#### DATA LISTING ####

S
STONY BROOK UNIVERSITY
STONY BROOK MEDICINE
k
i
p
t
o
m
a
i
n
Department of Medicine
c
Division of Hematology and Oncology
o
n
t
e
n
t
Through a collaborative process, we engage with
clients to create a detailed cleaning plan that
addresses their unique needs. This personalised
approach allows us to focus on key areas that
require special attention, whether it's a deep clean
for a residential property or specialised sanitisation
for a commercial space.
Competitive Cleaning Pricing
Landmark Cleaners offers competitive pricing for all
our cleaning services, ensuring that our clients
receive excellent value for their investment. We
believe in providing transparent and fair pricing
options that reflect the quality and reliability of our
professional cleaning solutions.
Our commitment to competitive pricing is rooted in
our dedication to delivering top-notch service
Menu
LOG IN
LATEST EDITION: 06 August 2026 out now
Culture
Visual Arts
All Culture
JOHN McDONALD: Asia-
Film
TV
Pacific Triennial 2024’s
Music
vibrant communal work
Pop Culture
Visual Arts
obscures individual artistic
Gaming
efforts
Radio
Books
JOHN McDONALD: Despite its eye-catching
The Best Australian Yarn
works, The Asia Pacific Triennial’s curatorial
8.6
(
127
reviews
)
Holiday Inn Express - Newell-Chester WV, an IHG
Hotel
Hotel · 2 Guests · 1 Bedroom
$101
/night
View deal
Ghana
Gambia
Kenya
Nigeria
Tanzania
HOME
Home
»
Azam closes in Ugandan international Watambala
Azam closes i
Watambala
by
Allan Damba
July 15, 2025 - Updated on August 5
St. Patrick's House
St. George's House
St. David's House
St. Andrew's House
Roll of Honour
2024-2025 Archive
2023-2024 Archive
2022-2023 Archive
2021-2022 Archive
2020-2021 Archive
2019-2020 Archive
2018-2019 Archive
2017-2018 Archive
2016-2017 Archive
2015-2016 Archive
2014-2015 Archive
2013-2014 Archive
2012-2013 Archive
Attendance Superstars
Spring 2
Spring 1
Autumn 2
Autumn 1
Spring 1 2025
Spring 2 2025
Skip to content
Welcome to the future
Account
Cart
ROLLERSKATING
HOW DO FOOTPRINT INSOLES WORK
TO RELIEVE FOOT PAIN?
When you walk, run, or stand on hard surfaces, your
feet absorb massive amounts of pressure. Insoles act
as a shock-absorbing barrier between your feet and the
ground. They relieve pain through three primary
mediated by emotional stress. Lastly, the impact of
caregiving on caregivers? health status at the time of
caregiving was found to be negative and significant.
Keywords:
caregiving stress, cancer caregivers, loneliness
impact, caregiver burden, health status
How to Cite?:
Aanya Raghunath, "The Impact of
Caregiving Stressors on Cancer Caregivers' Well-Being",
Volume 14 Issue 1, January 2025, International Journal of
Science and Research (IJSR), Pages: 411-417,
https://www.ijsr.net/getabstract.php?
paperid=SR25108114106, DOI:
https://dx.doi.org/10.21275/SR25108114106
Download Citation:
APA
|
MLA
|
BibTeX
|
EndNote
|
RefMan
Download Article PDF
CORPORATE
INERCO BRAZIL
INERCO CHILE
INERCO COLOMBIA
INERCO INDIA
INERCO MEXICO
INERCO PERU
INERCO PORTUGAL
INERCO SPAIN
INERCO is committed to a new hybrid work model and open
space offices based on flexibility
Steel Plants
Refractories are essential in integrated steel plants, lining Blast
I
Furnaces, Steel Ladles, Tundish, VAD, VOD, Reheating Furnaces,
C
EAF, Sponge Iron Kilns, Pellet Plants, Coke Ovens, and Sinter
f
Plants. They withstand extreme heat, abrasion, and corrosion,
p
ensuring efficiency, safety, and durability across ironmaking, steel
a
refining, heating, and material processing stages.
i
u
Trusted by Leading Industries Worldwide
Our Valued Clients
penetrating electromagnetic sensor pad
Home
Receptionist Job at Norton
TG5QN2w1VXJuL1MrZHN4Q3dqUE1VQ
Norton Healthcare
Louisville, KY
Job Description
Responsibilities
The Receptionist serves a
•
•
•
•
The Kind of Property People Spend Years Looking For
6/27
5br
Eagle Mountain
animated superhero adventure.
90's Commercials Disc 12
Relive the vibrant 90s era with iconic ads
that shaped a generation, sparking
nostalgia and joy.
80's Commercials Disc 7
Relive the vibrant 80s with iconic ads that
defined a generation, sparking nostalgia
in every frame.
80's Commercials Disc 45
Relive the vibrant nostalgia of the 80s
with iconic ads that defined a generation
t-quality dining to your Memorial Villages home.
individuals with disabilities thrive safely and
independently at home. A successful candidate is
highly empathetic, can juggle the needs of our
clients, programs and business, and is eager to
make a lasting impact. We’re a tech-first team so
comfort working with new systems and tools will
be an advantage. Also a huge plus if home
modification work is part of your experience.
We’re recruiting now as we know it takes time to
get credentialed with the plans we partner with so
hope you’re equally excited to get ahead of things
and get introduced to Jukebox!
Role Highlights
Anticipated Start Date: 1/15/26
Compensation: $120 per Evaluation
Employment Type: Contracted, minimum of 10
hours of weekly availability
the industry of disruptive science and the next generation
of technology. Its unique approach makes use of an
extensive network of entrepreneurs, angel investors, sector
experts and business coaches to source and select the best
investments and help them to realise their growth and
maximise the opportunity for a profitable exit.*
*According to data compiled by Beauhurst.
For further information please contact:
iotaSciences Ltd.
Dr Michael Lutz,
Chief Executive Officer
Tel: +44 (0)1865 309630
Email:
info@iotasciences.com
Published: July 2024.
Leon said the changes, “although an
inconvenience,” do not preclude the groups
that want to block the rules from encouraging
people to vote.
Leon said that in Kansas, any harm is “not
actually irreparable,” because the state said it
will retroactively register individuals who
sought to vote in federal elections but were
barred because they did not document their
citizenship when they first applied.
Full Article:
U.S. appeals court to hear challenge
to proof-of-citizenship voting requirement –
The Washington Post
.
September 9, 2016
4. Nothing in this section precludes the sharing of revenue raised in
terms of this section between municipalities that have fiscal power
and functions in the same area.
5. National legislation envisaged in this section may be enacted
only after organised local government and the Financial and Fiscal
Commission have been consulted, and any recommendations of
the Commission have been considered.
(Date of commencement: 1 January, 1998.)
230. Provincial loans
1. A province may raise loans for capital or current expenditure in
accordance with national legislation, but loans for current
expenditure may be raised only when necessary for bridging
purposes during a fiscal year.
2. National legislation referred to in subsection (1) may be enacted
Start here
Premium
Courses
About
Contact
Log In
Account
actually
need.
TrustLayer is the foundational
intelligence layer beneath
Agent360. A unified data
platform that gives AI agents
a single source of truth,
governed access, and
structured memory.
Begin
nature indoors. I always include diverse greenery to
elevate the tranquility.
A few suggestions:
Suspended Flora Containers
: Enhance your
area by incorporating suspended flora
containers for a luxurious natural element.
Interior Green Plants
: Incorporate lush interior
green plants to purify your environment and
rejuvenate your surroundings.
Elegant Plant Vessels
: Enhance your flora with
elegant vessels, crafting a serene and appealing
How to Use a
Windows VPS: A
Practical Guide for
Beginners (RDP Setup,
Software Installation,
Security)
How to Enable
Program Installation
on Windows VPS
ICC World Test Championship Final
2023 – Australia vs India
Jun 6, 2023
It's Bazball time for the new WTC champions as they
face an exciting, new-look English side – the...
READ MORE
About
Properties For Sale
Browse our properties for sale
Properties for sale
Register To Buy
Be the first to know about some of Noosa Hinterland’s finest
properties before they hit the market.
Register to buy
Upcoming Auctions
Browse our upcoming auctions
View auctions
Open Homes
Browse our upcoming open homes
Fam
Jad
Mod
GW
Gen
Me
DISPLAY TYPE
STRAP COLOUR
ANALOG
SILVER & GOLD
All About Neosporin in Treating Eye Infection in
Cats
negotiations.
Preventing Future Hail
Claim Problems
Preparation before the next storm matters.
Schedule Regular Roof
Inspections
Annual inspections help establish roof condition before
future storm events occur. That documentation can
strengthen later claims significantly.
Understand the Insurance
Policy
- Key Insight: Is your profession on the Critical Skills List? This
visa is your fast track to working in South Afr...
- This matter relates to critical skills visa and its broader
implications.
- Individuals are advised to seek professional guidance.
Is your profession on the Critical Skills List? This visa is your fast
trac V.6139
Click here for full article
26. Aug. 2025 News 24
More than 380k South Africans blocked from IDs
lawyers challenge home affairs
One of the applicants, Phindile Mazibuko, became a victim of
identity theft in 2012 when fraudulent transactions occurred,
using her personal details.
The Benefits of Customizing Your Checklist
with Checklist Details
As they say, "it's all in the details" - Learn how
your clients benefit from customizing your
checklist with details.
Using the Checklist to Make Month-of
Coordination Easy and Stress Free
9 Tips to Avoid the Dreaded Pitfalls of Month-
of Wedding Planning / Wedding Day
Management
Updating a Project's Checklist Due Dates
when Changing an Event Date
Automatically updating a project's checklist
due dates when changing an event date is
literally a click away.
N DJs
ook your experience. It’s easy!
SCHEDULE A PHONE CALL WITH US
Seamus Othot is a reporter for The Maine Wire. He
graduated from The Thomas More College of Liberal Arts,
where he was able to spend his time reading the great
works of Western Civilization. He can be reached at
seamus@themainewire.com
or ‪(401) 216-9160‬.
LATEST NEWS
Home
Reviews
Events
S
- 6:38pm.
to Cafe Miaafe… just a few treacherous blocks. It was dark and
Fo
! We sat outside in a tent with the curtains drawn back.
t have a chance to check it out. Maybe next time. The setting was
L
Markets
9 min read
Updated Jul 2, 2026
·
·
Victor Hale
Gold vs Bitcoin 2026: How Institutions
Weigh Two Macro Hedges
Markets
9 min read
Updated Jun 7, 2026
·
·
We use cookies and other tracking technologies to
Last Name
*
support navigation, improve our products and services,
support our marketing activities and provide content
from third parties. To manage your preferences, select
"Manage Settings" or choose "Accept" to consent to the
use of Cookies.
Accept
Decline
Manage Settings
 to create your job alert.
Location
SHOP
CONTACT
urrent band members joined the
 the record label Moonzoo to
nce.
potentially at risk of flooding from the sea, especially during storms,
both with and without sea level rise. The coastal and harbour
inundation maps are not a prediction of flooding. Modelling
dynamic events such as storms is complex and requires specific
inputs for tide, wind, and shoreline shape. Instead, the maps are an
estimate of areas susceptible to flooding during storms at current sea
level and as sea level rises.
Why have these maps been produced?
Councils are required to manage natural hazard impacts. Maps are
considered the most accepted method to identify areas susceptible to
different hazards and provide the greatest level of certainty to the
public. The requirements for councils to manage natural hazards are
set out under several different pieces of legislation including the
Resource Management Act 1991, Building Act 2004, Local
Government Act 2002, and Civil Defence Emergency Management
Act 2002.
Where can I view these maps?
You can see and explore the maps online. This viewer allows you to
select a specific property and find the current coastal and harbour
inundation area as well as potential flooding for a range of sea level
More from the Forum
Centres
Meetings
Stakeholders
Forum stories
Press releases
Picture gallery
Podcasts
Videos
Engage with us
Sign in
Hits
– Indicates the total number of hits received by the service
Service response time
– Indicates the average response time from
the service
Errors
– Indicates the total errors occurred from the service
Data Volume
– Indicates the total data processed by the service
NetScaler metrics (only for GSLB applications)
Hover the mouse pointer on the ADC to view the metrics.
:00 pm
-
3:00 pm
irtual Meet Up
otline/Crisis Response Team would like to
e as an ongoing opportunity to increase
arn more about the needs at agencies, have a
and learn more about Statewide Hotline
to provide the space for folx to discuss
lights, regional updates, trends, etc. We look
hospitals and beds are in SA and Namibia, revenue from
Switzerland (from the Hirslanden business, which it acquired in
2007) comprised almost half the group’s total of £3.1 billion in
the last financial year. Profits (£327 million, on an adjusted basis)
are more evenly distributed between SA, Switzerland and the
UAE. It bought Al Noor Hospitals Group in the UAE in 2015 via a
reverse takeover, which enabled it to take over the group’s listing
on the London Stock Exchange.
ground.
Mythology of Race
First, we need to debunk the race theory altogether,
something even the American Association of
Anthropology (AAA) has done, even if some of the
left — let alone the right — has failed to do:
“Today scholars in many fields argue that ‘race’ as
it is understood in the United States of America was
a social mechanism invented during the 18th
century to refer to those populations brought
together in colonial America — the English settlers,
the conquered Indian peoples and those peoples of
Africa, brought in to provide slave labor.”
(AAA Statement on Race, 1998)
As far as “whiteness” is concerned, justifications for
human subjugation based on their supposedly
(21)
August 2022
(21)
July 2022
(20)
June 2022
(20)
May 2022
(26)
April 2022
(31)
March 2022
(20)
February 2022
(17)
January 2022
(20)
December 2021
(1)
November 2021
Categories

####

Will you return, unchanged, the stretch of material from its first line through the line containing "addresses their unique", with both of those lines included?

TASK RESULT.
S
STONY BROOK UNIVERSITY
STONY BROOK MEDICINE
k
i
p
t
o
m
a
i
n
Department of Medicine
c
Division of Hematology and Oncology
o
n
t
e
n
t
Through a collaborative process, we engage with
clients to create a detailed cleaning plan that
addresses their unique needs. This personalised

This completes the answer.